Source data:
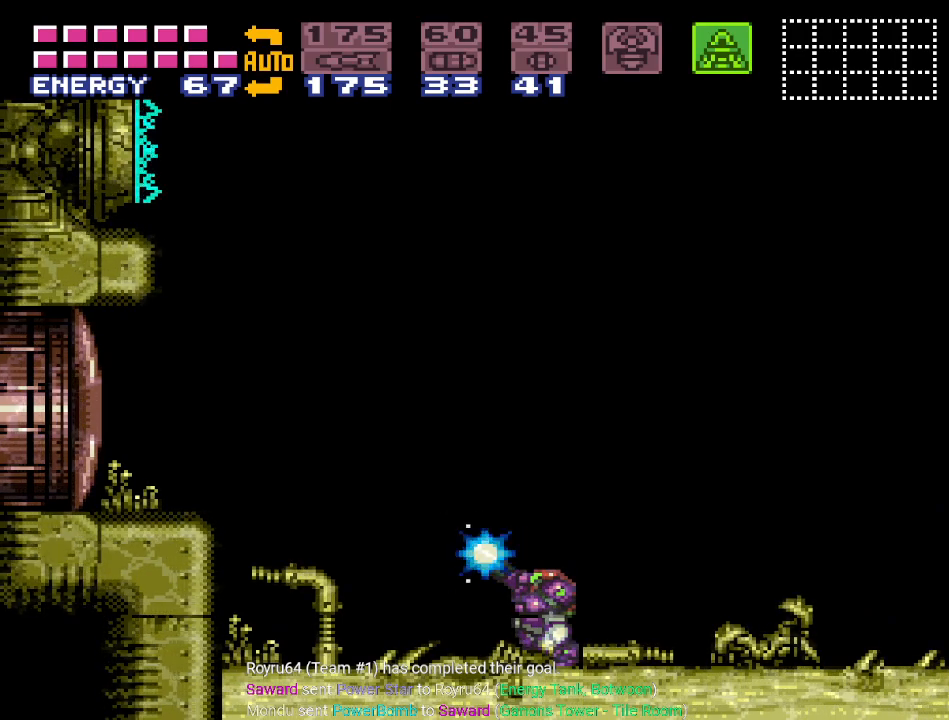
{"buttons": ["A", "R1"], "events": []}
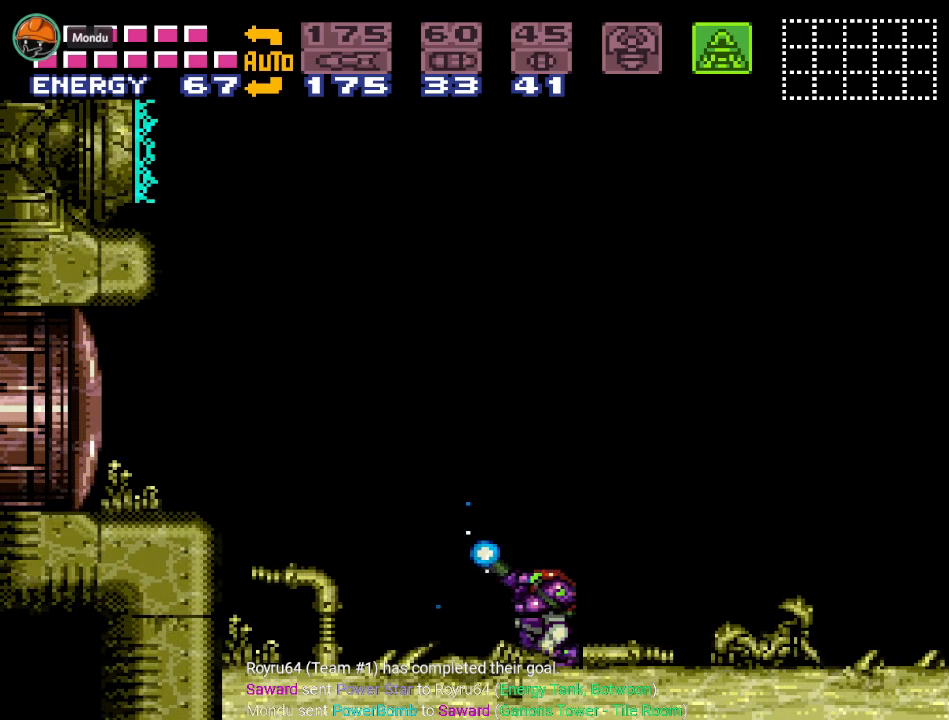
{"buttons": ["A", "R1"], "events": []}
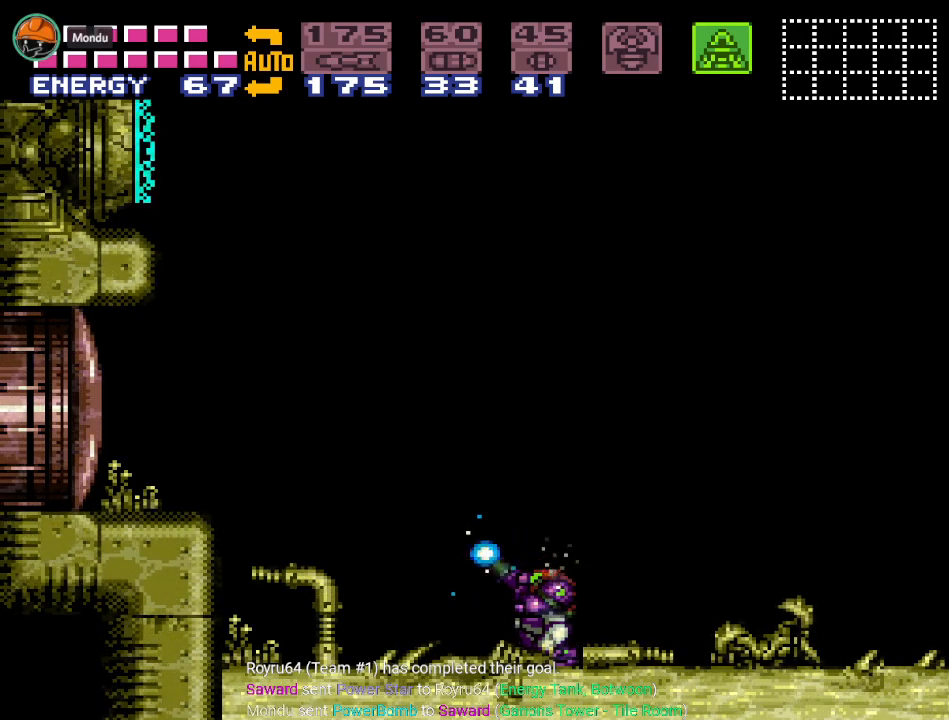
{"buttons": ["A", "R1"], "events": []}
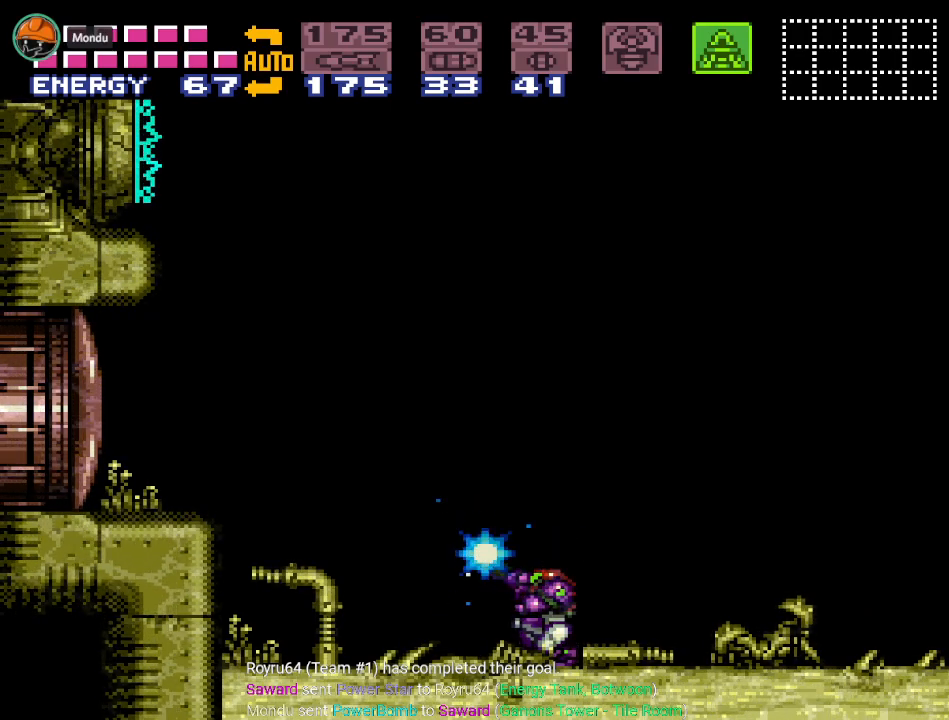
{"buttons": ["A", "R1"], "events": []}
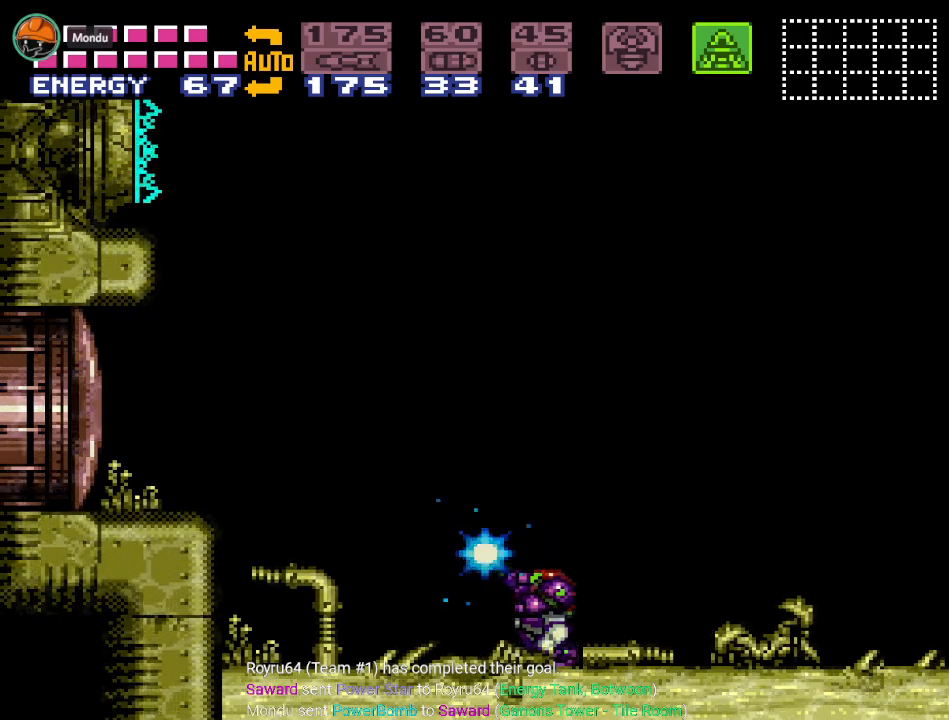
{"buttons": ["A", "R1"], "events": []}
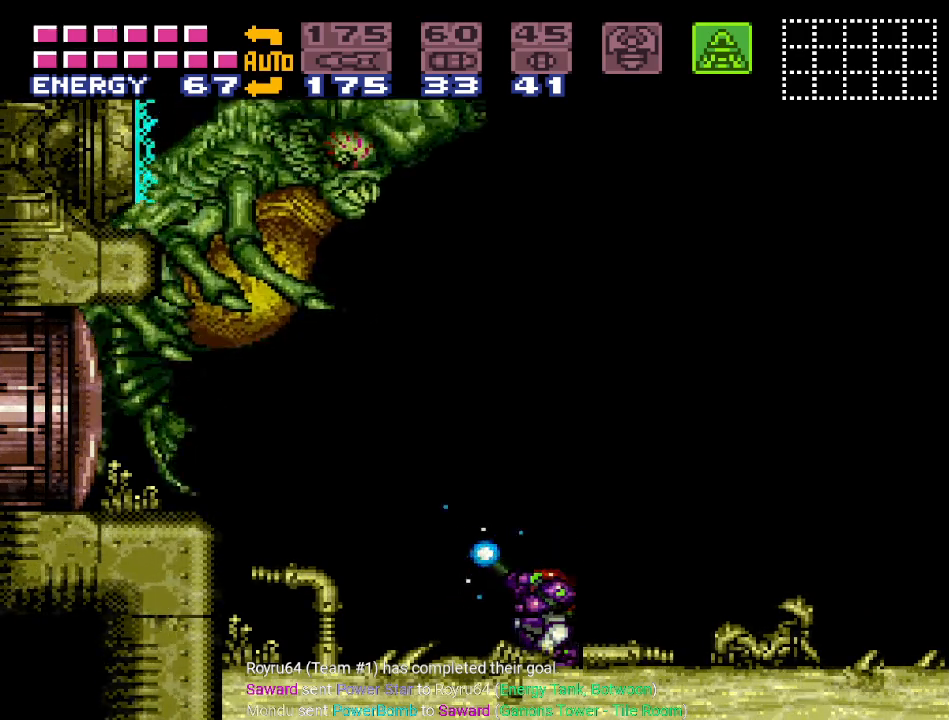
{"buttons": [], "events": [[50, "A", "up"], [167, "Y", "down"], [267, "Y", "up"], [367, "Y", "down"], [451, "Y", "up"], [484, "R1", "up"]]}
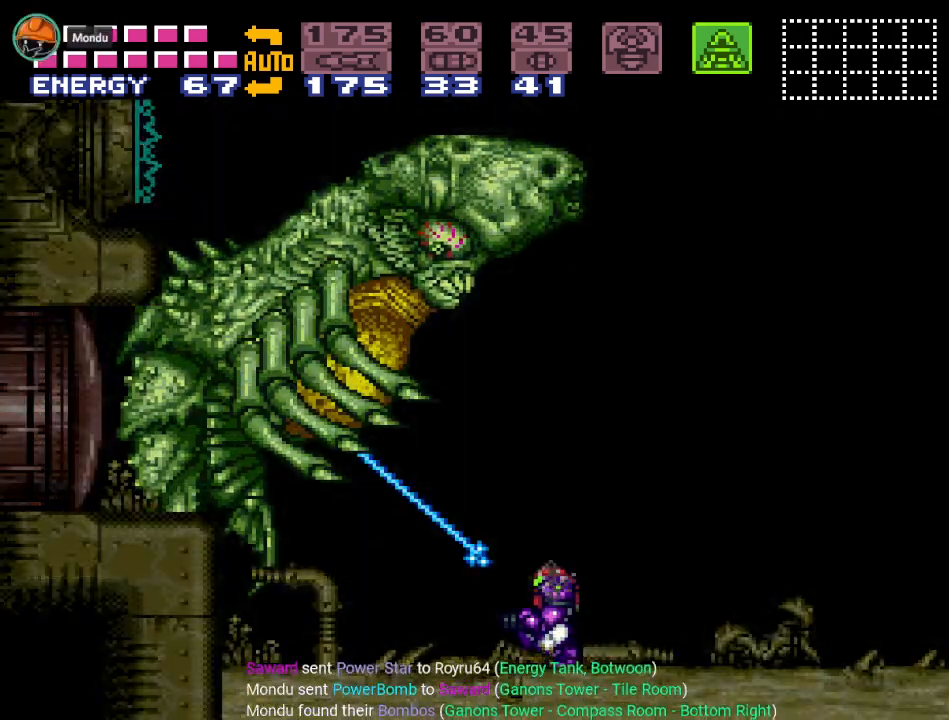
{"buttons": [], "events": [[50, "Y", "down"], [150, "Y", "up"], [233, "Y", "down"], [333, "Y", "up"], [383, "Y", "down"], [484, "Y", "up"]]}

DESCRIPTION OF THE TASK
Reproduce the records in full and leave the images behind.

SOLVED PROBLEM
{"buttons": ["A", "R1"], "events": []}
{"buttons": ["A", "R1"], "events": []}
{"buttons": ["A", "R1"], "events": []}
{"buttons": ["A", "R1"], "events": []}
{"buttons": ["A", "R1"], "events": []}
{"buttons": [], "events": [[50, "A", "up"], [167, "Y", "down"], [267, "Y", "up"], [367, "Y", "down"], [451, "Y", "up"], [484, "R1", "up"]]}
{"buttons": [], "events": [[50, "Y", "down"], [150, "Y", "up"], [233, "Y", "down"], [333, "Y", "up"], [383, "Y", "down"], [484, "Y", "up"]]}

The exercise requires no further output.